> [TASK GOAL]: The answer must be the full data, restated word for word, with no pictures in it.

> [INFORMATION SHOWN]:
==================================================

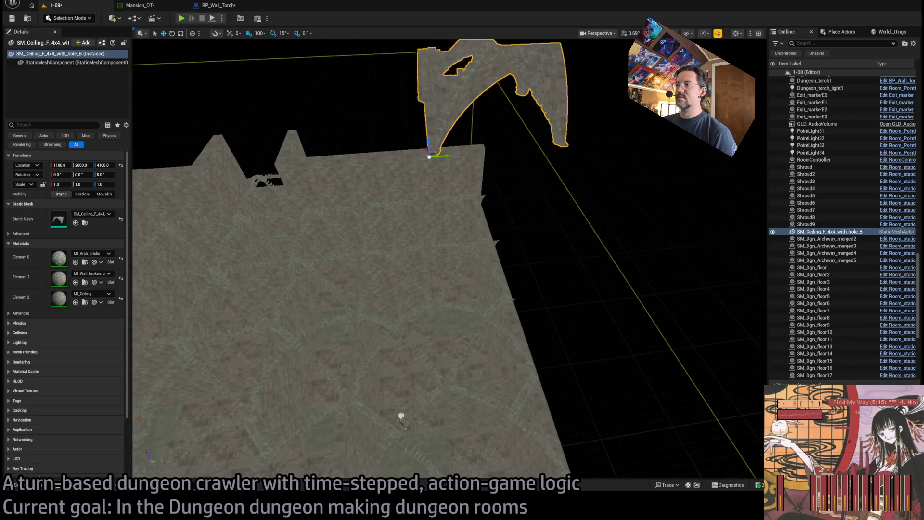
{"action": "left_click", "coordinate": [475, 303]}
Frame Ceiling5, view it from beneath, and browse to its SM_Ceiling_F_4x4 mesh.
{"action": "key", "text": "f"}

==================================================

> [YOUR RESPONSE]:
{"action": "left_click", "coordinate": [475, 303]}
Frame Ceiling5, view it from beneath, and browse to its SM_Ceiling_F_4x4 mesh.
{"action": "key", "text": "f"}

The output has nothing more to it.